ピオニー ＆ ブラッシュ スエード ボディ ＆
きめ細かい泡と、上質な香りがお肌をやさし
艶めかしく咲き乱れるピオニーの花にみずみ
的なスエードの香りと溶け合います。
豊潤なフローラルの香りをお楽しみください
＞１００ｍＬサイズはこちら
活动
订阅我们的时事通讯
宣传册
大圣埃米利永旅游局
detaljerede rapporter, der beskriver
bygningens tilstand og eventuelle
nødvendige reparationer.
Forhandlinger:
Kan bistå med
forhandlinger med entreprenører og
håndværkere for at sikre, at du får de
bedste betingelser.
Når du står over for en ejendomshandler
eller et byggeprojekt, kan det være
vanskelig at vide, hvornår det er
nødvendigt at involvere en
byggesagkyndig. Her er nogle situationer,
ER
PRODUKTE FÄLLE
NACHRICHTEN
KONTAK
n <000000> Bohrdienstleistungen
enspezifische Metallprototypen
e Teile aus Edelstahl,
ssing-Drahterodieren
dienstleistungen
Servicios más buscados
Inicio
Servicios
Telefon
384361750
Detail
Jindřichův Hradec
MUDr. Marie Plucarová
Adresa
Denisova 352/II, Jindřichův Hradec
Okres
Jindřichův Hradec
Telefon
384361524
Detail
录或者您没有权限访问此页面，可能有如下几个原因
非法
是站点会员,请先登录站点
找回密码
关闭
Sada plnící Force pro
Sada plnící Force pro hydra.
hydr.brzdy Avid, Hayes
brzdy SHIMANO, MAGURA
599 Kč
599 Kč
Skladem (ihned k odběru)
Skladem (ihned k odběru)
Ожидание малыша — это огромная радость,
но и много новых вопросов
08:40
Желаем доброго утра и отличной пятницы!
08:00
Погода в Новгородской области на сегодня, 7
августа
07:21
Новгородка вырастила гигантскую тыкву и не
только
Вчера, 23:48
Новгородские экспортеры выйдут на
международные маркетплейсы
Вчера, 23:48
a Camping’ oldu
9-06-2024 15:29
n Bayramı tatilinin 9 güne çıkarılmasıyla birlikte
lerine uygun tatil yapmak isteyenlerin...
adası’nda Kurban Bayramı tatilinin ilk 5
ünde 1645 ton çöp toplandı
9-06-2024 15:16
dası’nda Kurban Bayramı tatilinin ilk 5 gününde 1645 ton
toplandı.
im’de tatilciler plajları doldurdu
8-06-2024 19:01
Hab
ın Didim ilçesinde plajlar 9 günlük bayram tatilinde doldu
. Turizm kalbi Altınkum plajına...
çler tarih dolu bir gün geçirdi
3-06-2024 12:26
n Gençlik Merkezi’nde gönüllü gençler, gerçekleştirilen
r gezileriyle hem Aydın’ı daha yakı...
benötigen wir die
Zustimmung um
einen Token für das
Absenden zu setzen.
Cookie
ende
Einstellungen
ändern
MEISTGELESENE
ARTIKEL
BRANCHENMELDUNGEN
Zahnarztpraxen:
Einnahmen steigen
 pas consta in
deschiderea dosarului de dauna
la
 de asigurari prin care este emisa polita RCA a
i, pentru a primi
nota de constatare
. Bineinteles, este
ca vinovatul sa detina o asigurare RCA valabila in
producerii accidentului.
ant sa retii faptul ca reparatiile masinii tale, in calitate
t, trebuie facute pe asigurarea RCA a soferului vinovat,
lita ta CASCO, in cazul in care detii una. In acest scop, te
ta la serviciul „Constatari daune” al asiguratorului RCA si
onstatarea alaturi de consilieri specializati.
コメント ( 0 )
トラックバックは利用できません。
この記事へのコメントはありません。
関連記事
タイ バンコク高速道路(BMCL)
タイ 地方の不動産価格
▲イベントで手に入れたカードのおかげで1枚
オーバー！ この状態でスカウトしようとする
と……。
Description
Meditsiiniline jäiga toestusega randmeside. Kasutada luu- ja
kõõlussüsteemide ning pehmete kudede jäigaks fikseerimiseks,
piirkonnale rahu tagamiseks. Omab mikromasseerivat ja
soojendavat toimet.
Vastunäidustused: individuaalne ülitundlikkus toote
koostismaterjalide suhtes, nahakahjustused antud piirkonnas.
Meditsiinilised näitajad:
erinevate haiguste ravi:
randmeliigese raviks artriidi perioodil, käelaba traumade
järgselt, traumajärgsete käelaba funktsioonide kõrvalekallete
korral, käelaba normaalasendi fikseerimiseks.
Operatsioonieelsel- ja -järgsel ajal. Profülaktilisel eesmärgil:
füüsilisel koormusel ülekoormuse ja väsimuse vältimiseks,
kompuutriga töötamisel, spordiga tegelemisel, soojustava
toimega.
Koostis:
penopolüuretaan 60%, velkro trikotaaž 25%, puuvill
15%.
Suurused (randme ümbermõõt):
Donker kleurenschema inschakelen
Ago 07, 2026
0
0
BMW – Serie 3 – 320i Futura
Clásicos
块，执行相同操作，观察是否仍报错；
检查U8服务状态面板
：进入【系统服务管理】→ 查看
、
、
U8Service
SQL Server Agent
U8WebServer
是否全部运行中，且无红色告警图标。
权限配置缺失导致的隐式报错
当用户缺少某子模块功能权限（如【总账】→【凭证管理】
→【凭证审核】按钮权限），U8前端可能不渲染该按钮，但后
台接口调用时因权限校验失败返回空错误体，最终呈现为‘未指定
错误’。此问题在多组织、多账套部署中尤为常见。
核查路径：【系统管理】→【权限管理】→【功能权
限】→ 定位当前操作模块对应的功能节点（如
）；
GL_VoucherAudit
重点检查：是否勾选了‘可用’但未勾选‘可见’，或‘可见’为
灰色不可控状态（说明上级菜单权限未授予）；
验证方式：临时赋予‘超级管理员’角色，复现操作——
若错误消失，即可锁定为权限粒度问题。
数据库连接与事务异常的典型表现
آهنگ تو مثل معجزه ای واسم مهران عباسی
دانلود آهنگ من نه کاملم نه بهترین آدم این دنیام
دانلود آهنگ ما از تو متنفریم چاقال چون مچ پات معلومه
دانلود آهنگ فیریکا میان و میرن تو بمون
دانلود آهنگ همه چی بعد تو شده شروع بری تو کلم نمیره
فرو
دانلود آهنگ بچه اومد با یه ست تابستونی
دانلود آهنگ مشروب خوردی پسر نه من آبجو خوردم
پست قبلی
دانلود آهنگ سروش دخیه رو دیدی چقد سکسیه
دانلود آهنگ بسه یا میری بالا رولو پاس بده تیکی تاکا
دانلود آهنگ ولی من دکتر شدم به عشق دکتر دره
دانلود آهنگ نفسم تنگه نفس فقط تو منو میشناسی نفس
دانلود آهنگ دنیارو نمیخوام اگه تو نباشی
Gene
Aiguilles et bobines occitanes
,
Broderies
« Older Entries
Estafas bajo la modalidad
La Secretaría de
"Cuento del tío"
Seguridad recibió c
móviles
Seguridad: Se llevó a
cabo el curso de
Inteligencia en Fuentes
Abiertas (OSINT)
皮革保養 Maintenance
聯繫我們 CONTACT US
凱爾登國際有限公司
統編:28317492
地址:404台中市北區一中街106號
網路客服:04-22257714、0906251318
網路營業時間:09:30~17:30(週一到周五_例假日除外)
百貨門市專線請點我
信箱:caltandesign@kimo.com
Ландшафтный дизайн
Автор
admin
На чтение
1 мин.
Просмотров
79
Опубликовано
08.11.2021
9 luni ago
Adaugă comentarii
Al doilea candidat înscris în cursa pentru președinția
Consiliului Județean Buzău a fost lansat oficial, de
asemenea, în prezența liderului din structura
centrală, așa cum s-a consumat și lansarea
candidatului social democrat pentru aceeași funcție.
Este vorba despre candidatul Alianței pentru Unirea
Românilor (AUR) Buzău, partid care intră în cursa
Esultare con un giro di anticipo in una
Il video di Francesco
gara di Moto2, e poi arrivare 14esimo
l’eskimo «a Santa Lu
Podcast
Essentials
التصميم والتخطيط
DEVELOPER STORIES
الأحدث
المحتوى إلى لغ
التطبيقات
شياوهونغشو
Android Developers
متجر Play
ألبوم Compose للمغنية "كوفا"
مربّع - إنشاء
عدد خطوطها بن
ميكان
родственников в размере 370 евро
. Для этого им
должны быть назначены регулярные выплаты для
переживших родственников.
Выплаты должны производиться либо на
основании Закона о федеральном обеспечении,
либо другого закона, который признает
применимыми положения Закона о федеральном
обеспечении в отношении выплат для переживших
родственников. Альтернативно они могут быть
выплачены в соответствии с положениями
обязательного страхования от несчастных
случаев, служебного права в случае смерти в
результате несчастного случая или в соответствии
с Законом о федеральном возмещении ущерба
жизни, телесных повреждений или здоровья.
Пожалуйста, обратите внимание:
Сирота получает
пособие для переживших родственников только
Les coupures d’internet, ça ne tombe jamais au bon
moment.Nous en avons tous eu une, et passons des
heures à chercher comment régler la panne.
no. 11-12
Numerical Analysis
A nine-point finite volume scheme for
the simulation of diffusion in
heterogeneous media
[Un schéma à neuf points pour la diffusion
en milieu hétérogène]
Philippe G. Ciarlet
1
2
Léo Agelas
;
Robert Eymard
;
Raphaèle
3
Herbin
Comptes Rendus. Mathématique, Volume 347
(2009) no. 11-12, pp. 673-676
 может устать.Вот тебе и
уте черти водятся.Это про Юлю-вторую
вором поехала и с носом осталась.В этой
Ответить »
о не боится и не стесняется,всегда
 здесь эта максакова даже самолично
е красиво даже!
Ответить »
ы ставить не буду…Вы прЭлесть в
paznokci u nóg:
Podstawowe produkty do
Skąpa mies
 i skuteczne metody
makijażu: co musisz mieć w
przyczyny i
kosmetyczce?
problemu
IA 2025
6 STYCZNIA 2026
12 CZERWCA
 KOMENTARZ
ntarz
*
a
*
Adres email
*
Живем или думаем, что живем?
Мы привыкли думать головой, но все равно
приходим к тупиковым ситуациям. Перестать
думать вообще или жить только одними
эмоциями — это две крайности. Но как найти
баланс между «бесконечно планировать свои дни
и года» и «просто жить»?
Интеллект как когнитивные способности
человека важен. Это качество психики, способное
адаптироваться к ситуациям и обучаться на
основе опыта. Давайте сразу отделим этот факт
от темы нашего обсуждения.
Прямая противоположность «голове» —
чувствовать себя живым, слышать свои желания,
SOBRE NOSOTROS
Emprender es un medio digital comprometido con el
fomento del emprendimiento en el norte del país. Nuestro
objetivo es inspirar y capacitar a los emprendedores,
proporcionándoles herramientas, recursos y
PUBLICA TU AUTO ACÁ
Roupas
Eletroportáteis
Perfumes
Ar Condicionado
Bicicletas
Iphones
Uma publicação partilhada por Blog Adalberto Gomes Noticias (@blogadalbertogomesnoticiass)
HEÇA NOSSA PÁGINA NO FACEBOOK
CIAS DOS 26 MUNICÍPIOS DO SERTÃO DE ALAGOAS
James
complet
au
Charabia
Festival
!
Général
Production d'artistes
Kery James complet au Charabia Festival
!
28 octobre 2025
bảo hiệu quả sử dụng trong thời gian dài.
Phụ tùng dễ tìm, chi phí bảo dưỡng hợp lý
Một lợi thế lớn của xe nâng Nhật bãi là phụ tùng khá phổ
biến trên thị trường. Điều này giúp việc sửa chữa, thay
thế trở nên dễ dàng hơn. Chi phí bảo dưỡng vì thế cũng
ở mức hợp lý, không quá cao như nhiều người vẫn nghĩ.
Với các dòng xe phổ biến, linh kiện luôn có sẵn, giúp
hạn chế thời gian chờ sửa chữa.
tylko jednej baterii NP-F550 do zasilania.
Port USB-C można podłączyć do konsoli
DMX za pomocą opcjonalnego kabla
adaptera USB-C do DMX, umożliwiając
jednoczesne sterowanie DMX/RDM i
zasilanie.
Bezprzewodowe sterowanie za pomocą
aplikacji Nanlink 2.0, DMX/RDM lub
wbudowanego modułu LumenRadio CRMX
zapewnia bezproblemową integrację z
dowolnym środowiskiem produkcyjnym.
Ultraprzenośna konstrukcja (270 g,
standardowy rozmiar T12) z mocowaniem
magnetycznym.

______

▶ _Exercise_
Write out each line exactly, starting with the line that contains "28 octobre 2025" and stopping after the last line of the data.

▶ _Written answer_
28 octobre 2025
bảo hiệu quả sử dụng trong thời gian dài.
Phụ tùng dễ tìm, chi phí bảo dưỡng hợp lý
Một lợi thế lớn của xe nâng Nhật bãi là phụ tùng khá phổ
biến trên thị trường. Điều này giúp việc sửa chữa, thay
thế trở nên dễ dàng hơn. Chi phí bảo dưỡng vì thế cũng
ở mức hợp lý, không quá cao như nhiều người vẫn nghĩ.
Với các dòng xe phổ biến, linh kiện luôn có sẵn, giúp
hạn chế thời gian chờ sửa chữa.
tylko jednej baterii NP-F550 do zasilania.
Port USB-C można podłączyć do konsoli
DMX za pomocą opcjonalnego kabla
adaptera USB-C do DMX, umożliwiając
jednoczesne sterowanie DMX/RDM i
zasilanie.
Bezprzewodowe sterowanie za pomocą
aplikacji Nanlink 2.0, DMX/RDM lub
wbudowanego modułu LumenRadio CRMX
zapewnia bezproblemową integrację z
dowolnym środowiskiem produkcyjnym.
Ultraprzenośna konstrukcja (270 g,
standardowy rozmiar T12) z mocowaniem
magnetycznym.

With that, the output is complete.